TASK DATA START
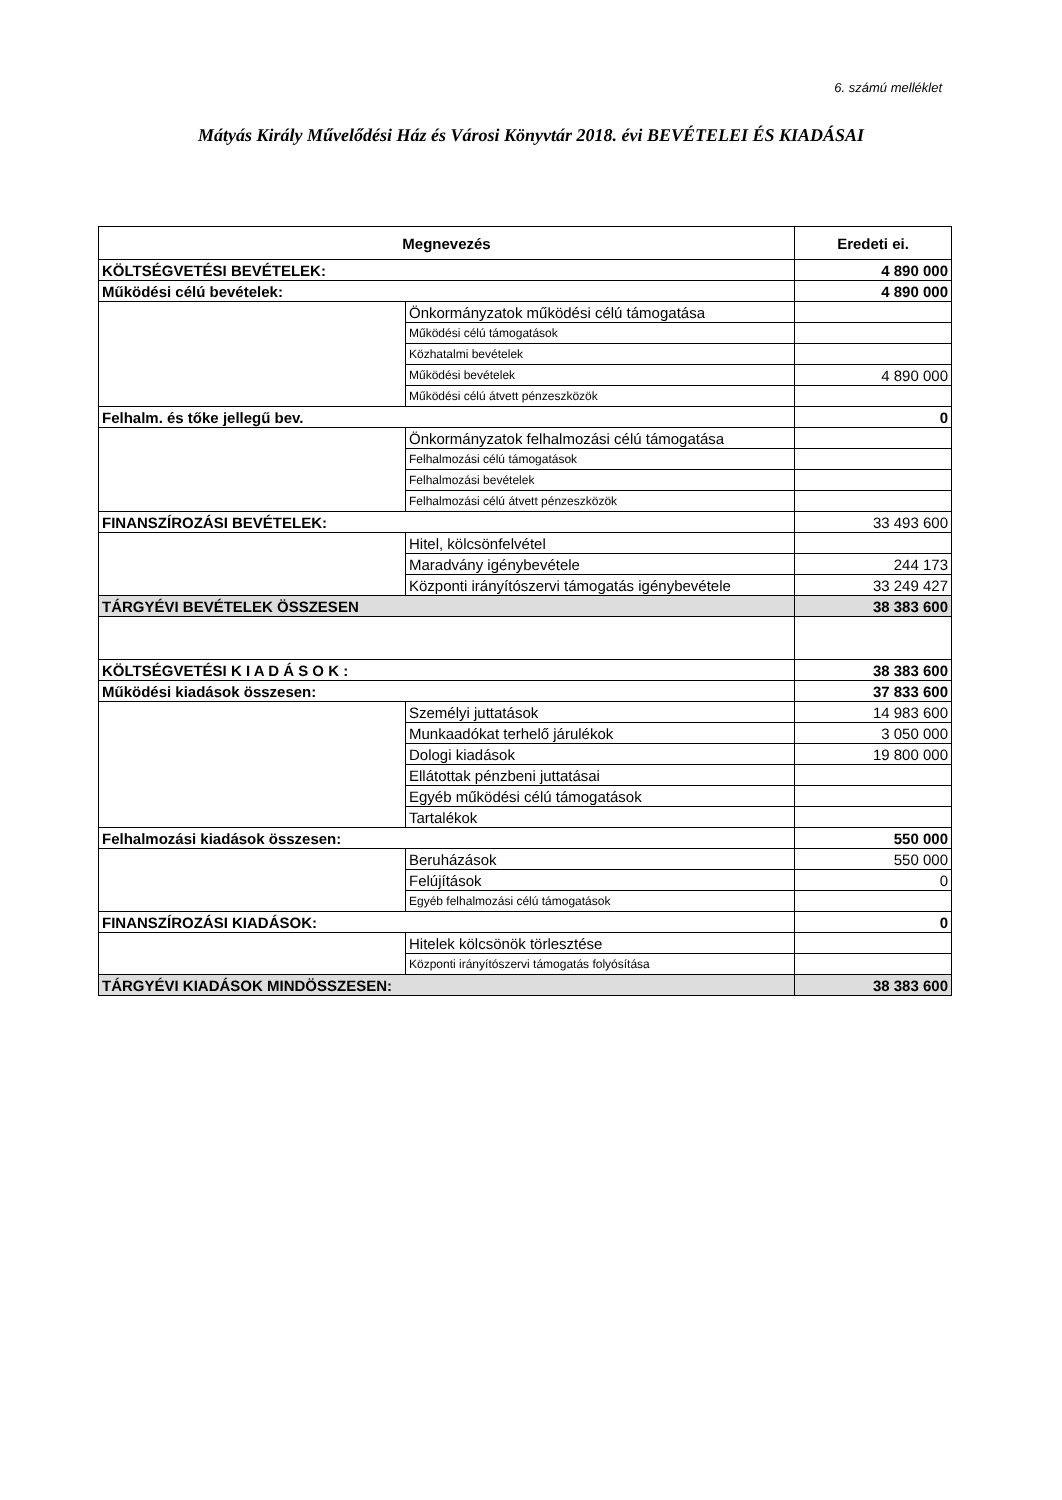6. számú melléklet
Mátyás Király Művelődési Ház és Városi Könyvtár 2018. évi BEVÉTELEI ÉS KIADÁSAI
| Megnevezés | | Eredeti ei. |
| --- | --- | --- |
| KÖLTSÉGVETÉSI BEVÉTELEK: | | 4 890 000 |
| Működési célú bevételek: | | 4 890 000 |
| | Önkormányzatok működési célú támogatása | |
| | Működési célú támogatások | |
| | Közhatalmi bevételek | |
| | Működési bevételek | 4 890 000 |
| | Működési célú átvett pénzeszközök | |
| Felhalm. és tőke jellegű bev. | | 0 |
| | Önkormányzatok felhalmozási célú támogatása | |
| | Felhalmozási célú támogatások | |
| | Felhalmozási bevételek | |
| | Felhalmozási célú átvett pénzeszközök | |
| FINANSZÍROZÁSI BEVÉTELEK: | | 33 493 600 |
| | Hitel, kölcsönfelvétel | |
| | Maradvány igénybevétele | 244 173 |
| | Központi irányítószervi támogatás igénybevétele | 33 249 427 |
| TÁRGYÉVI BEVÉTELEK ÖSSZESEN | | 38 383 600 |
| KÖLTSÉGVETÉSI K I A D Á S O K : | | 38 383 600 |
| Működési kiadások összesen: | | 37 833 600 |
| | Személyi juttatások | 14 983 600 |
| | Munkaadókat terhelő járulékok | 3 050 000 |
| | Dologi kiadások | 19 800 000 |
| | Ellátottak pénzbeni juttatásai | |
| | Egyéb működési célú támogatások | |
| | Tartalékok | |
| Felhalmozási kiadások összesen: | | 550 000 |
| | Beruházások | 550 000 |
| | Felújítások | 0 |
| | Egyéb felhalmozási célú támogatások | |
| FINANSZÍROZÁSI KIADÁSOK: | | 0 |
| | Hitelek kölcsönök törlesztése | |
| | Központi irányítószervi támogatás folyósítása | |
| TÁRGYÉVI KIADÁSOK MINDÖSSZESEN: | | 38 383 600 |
TASK DATA END
◆ WORK TASK ◆
Looking at the entries above, can you reproduce exactly the lines from the one that holds "Működési célú átvett pénzeszközök | |" through the one that holds "igénybevétele | 244 173 |", and only those?

◆ RESPONSE AREA ◆
| | Működési célú átvett pénzeszközök | |
| Felhalm. és tőke jellegű bev. | | 0 |
| | Önkormányzatok felhalmozási célú támogatása | |
| | Felhalmozási célú támogatások | |
| | Felhalmozási bevételek | |
| | Felhalmozási célú átvett pénzeszközök | |
| FINANSZÍROZÁSI BEVÉTELEK: | | 33 493 600 |
| | Hitel, kölcsönfelvétel | |
| | Maradvány igénybevétele | 244 173 |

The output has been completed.